BRANO FORNITO
★ ★ ★ ★ ★ ★ ★

BETTY BLUE [ITA]

Titolo originale: 37°2 Le Matin
Paese di produzione: Francia
Anno: 1986
Durata: 120 min.
Genere: Drammatico, psicologico, sentimentale
Regia: Jean-Jacques Beineix

Ero felice di scrivere qualcosa su Betty Blue perché per me è un film speciale. Mi ricordo molto bene la prima volta che lo vidi, anche se non so dire con esattezza l’età. In ogni avevo tra i 17 e i 20 anni. Di certo hai presente quando ti risvegli da un sogno particolare, ricolmo di sensazioni potentissime, come un concentrato incredibilmente forte di  seduzione ed atmosfera, un sentimento che si cerca di trattenere il più possibile, sottraendolo alle grinfie della veglia, che con le sue manacce molli ed opache è sempre sull’attenti per svuotare ogni cosa della sua consistenza e gettarla per terra, sulle strisce pedonali sulla via dell’ufficio.

★ ★ ★ ★ ★ ★ ★

DATI GREZZI

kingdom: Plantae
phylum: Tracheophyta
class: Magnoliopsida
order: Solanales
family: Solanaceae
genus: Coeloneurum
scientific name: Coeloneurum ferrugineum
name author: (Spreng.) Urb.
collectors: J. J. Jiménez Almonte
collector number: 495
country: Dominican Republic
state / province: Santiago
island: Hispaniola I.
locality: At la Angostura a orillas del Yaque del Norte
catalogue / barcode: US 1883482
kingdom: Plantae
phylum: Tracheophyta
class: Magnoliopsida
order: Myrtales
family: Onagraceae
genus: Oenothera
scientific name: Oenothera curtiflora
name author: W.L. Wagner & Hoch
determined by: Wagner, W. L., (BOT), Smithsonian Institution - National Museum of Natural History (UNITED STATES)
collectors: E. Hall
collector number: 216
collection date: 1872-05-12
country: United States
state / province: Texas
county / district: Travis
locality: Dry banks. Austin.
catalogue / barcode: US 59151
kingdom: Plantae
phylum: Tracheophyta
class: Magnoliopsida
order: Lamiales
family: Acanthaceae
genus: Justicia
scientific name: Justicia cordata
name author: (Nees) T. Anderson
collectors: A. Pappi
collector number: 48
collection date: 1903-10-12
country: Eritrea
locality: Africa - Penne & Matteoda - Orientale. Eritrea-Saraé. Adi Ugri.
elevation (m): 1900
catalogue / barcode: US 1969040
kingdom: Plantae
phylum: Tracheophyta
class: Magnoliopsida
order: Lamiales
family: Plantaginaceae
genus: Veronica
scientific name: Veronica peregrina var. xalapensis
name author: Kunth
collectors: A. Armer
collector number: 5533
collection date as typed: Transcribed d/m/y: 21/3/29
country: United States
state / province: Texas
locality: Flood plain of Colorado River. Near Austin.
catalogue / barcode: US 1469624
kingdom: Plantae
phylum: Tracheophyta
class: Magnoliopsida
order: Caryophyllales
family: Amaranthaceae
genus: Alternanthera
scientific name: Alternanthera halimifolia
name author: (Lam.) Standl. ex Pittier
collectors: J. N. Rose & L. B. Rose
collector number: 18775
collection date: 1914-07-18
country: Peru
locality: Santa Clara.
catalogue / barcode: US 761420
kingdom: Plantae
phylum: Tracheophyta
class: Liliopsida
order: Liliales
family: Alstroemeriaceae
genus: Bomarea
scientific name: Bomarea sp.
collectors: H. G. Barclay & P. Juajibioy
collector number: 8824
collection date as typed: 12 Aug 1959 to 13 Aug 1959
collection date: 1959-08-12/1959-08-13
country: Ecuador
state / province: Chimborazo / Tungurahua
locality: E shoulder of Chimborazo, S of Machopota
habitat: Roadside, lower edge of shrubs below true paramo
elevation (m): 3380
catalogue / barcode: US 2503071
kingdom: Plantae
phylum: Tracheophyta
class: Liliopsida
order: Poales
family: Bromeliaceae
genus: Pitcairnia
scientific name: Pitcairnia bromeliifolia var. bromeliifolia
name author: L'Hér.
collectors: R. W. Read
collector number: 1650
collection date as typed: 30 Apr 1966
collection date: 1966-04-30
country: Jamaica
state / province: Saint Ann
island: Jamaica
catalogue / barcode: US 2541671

★ ★ ★ ★ ★ ★ ★

CONSEGNA
Prosegui la recensione di Betty Blue a partire dall'ultima frase del brano fornito.

RISPOSTA
Quando vidi Betty Blue mi capitò qualcosa del genere. Rimasi immerso nella sua atmosfera come in una bolla goduriosa per una settimana o giù di lì. Un’atmosfera squisita , tesa e consistente, piena di promesse che poi svanì piano piano ma lasciò un ricordo. Qualcosa di simile ad una definizione, un codice, una parola che indica qualcosa che è ormai svanito e che sta lì a ricordarti che quella cosa c’è stata. Quella cosa c’è. Esiste. E magari un giorno si farà riacciuffare.

Quando mi son seduto davanti al pc per sillabare quella parola e scrivere del film, però, mi sono trovato in totale difficoltà. Non mi usciva nulla. Quella parola non veniva, e comunque non sarebbe stata sufficiente perché avrei dovuto “spiegarmi”.

Presentare il film a qualcun altro.

Decisi quindi di aspettare un po’ e riflettere sul motivo di questo blocco totale,  fastidioso e inaspettato.

Dopo un paio di giorni mi resi conto che la mia difficoltà nello scrivere di questo film derivava da quel preciso lato del mio carattere che ho sviluppato (in modo compulsivo, probabilmente) proprio dopo e grazie alla visione di Betty Blue.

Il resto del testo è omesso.